“Isto é um Negro?” é um manifesto diante de uma história contada pela metade
Os atores Ivy Souza, Lucas Wickhaus, Mirella Façanha e Raoni Garcia insurgem-se contra a massa forte de cadeiras brancas no meio do palco, com a força e determinação de quem tenta empurrar uma montanha. Mirella assume-se como “boca das desgraças que não têm boca”; Lucas, “filho de Carnaval”, lembra a pertinência do eterno clássico dos Racionais MC’s enquanto diz que “me ver pobre, preso ou morto já é cultural”; Ivy sublinha que a Alemanha olha com um misto de horror e vergonha para o holocausto, ao mesmo tempo que o passado colonizador de Portugal é celebrado. Isto é um Negro? é um espectáculo que, garante a directora Tarina Quelho, mostra uma realidade “difícil de engolir”. Mas rodeios não levam a lado nenhum se “o mundo é assim mesmo”, e, no fim das contas, “você precisa de cuspir o caroço se quer comer a melancia”.
“A gente está morrendo há muitos anos”, conta Mirella, dois dias antes da apresentação de Isto é um Negro? no Teatro Carlos Alberto, a propósito da quinta edição do Mexe. A actriz sabe que “conseguimos chegar a lugares muito difíceis de chegar para a população negra”, mas, por outro lado, salienta que as diversas temáticas levantadas no espectáculo “precisam de começar a ser discutidas ontem”. Para Tarina, é fundamental, por exemplo, desmistificar a ideia de que “o racismo é algo que só acontece nas nossas cabeças”. A coordenadora do grupo acredita que “nem tudo o que está na peça é autobiográfico, mas tudo poderia ser”: algures entre o registo cronístico e a ficção, ela “reflecte uma experiência que é partilhada colectivamente por qualquer pessoa negra”.
Se, conforme escreveu o filósofo e ensaísta Frantz Fanon, “os oprimidos acreditarão sempre no pior a respeito de si mesmos”, os intérpretes de Isto é um Negro? discorrem sobre os diferentes mecanismos que alimentam e dão forma a um racismo estrutural no Brasil e no mundo. Com um sentido de humor apurado e sem medo de derrubar a quarta parede, porque “a vida não é um palco”, os actores lançam um olhar sobre a escravatura e as suas vozes silenciadas, e o espaço em que se encontram é usado como um local onde essas vozes têm, à sua disposição, um megafone.

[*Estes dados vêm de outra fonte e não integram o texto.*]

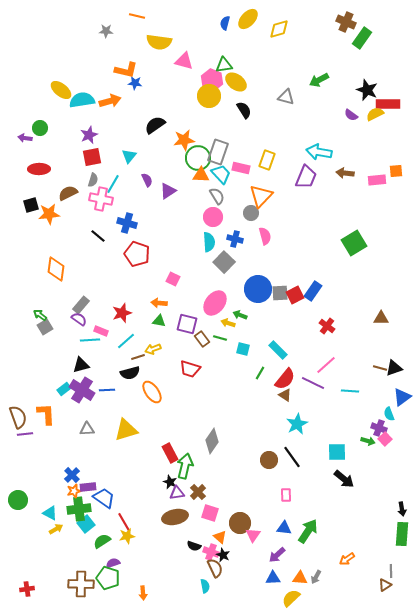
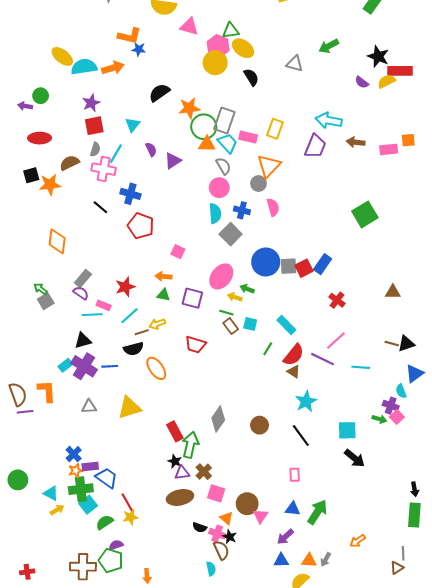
brown rectangle: (202, 339) -> (231, 326), moved
brown circle: (269, 460) -> (260, 425), moved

Os quatro corpos nus em palco – Tarina afirma que “o nu tem vontade de esfregar alguma coisa na cara da plateia”, se calhar um lado da história “que as pessoas nem sempre estão dispostas a encarar” – procuram criar diálogos possíveis sobre a negritude. O plural aqui é importante, até porque, sustenta Mirella, “não existe uma negritude ou um único jeito de existirmos enquanto pessoas negras”. A própria ideia de ‘negro’, sugere Tarina, parece “uma invenção”, o que faz com que o título da peça adquira um tom provocador e inquietante. “O que é ser negro? Você sabe?”, conclui a dramaturga.
Fartos de lhes ser negado um lugar no canto da mesa e eternamente insatisfeitos com os livros escolares, que não fizeram o trabalho de casa todo ou olham apenas para um lado da moeda, os criadores de Isto é um Negro? têm uma série de coisas a dizer sobre os mitos que perduram há 500 anos e que continuam a ser glorificados. Porque já houve quem os tentasse calar, e porque sabem o quão preciosa é uma plateia disposta a ouvir, falam como se não houvesse amanhã. E porque o racismo não é algo que acontece só na cabeça, os Racionais MC’s, a banda de hip-hop lembrada por Lucas, deixam o aviso: “olha quem morre / veja você quem mata”.